“Da quattordici anni sono un uomo di Protezione civile, ho girato l’Italia in lungo e in largo e ho capito che ogni Provincia è unica: ha una sua economia, una sua sofferenza, un suo bisogno. Non credo che quando riavremo le bocce ferme, la fine della pandemia, torneremo a una sanità centralizzata, uno Stato che fa tutto”. Lo afferma in un’intervista al quotidiano La Repubblica Fabrizio Curcio, capo Dipartimento della Protezione Civile.
“Dobbiamo invertire la prospettiva. Non c’è uno Stato centrale e poi De Luca – aggiunge -. C’è uno Stato fatto dal governo romano e dalle Regioni, dalle province e dalle microautonomie. Sono loro a conoscere il territorio, noi abbiamo l’onere di tenere un filo comune, usare un linguaggio valido per tutti. Quando vado nei territori, i presidenti mi parlano, non ringhiano. E da qui, via Ulpiano a Roma, provo a far dialogare la Protezione civile regionale con la sanità regionale. Cerchiamo le soluzioni migliori e alla fine, certo, vanno rispettate da tutti”.
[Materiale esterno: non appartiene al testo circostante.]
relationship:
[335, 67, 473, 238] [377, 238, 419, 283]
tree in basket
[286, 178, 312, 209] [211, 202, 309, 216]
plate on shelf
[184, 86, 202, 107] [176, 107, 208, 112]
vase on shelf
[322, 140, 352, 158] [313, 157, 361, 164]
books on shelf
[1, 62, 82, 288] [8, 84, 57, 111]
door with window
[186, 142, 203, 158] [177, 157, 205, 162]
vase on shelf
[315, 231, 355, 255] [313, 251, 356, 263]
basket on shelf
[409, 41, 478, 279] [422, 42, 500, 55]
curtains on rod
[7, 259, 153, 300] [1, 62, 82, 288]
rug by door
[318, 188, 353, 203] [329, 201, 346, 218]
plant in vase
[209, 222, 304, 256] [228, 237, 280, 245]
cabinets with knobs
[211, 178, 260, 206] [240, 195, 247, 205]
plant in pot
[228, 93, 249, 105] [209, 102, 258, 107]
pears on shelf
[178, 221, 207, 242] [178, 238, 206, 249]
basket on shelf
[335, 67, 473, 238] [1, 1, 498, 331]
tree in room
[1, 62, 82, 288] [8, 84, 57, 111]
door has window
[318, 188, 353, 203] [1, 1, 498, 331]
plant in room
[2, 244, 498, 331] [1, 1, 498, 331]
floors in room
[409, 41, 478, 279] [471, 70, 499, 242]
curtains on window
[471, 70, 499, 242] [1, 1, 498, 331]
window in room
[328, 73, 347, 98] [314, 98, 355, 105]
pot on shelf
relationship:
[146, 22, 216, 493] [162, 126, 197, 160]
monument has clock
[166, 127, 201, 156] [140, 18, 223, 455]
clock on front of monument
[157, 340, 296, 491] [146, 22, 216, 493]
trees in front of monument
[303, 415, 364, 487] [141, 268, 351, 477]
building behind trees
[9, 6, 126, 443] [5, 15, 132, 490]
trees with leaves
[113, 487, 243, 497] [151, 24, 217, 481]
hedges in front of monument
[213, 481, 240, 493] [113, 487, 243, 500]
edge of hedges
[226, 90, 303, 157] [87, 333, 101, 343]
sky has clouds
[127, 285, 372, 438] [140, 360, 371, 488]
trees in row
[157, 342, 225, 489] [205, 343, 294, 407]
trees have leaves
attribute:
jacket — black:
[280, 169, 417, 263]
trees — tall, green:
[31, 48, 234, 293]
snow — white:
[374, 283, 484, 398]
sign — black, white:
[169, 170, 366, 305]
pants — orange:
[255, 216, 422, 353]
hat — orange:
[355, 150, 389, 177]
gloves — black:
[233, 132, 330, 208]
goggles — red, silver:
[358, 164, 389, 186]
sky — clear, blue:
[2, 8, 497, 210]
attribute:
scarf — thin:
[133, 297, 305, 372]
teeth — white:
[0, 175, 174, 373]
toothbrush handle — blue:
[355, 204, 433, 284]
Quanto ai vaccini, Curcio sottolinea: “Abbiamo consegnato 15,5 milioni di vaccini e 13 milioni sono stati somministrati. Il 16 per cento di dosi avanzate, soprattutto scorte per la seconda inoculazione, è una percentuale fisiologica”.
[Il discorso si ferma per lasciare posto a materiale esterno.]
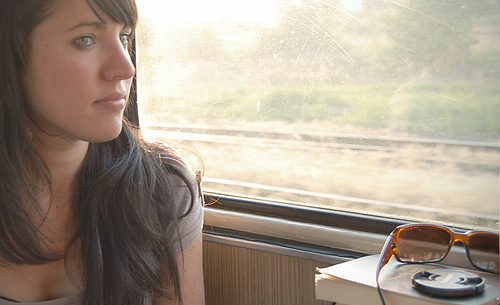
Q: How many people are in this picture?
A: 1.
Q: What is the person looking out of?
A: Window.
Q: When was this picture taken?
A: Daytime.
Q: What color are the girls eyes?
A: Green.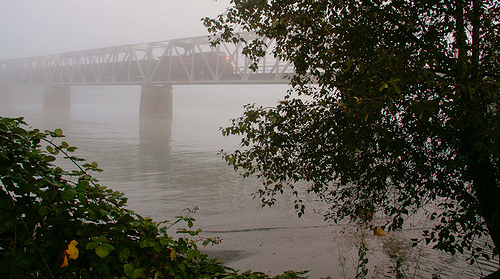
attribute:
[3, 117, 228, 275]
bush — wet , green leaved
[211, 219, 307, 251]
bank — river 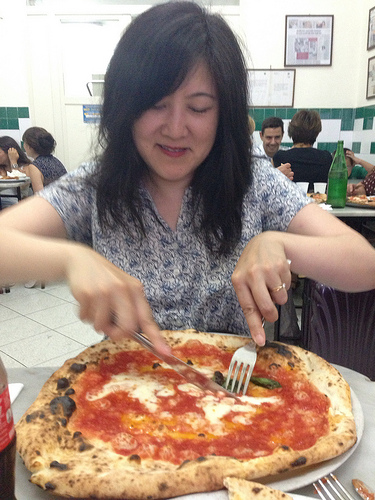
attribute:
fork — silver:
[135, 297, 291, 412]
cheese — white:
[91, 362, 280, 426]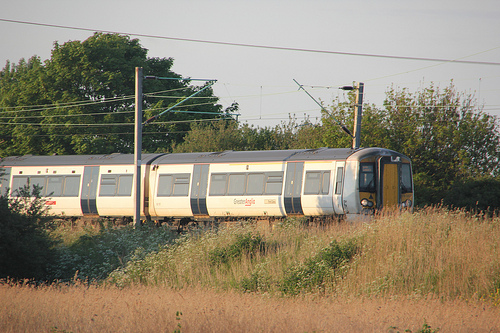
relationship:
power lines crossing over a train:
[0, 18, 499, 137] [0, 146, 417, 223]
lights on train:
[401, 197, 413, 204] [1, 146, 417, 215]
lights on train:
[360, 196, 376, 208] [1, 146, 417, 215]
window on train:
[261, 174, 283, 194] [2, 151, 412, 221]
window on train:
[250, 174, 267, 193] [2, 151, 412, 221]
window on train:
[221, 171, 244, 198] [2, 151, 412, 221]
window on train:
[209, 173, 231, 193] [2, 151, 412, 221]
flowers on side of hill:
[43, 214, 221, 294] [3, 217, 499, 304]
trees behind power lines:
[0, 29, 244, 155] [0, 18, 499, 137]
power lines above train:
[0, 18, 499, 137] [0, 146, 417, 223]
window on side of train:
[155, 170, 193, 202] [0, 146, 417, 223]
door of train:
[188, 159, 213, 222] [0, 126, 422, 224]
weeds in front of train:
[22, 213, 465, 330] [20, 140, 430, 205]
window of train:
[303, 170, 330, 197] [0, 146, 417, 223]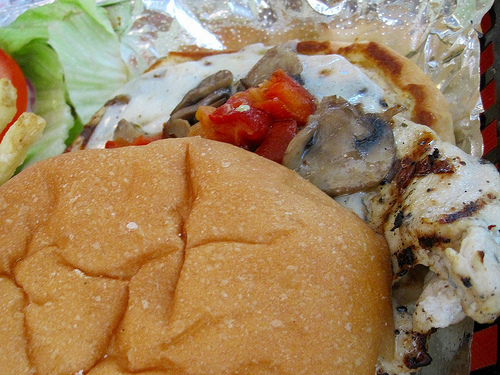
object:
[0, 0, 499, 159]
aluminum foil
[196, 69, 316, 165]
pepper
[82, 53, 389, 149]
cheese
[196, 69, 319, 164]
tomato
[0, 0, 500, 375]
plate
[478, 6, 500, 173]
basket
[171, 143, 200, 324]
crease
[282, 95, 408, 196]
mushroom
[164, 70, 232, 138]
mushroom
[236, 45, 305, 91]
mushroom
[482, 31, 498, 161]
rack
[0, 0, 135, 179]
lettuce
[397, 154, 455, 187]
burnt bit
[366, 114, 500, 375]
grilled chicken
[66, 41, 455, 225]
frisbee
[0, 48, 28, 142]
tomato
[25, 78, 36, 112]
onion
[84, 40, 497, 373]
egg white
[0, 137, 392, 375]
bun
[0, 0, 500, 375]
sandwich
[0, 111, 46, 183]
french fry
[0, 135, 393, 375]
pizza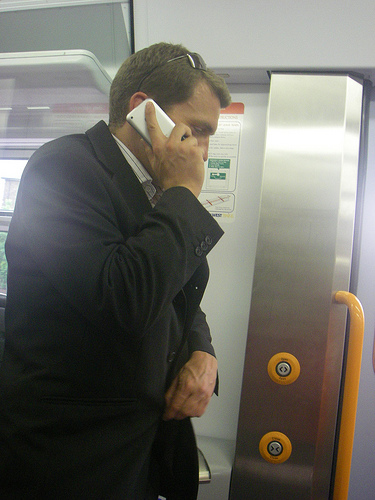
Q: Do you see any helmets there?
A: No, there are no helmets.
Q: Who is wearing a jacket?
A: The man is wearing a jacket.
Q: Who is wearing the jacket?
A: The man is wearing a jacket.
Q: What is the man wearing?
A: The man is wearing a jacket.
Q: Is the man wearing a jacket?
A: Yes, the man is wearing a jacket.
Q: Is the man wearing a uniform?
A: No, the man is wearing a jacket.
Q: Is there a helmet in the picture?
A: No, there are no helmets.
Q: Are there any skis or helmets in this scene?
A: No, there are no helmets or skis.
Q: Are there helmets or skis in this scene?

“Dobbiamo salvare vite, mettere in sicurezza gli anziani e i fragili. Come si può convivere con 358 morti al giorno? Si è diffuso un cinismo della tabella, la conta quotidiana ci fa perdere il senso delle tragedie. Quando avremo messo in sicurezza gli over 80, gli over 70 e anche gli over 60 potremo ragionare su un piano vaccinazioni piu’ flessibile, uscire dalla rigidita’ anagrafica”, prosegue.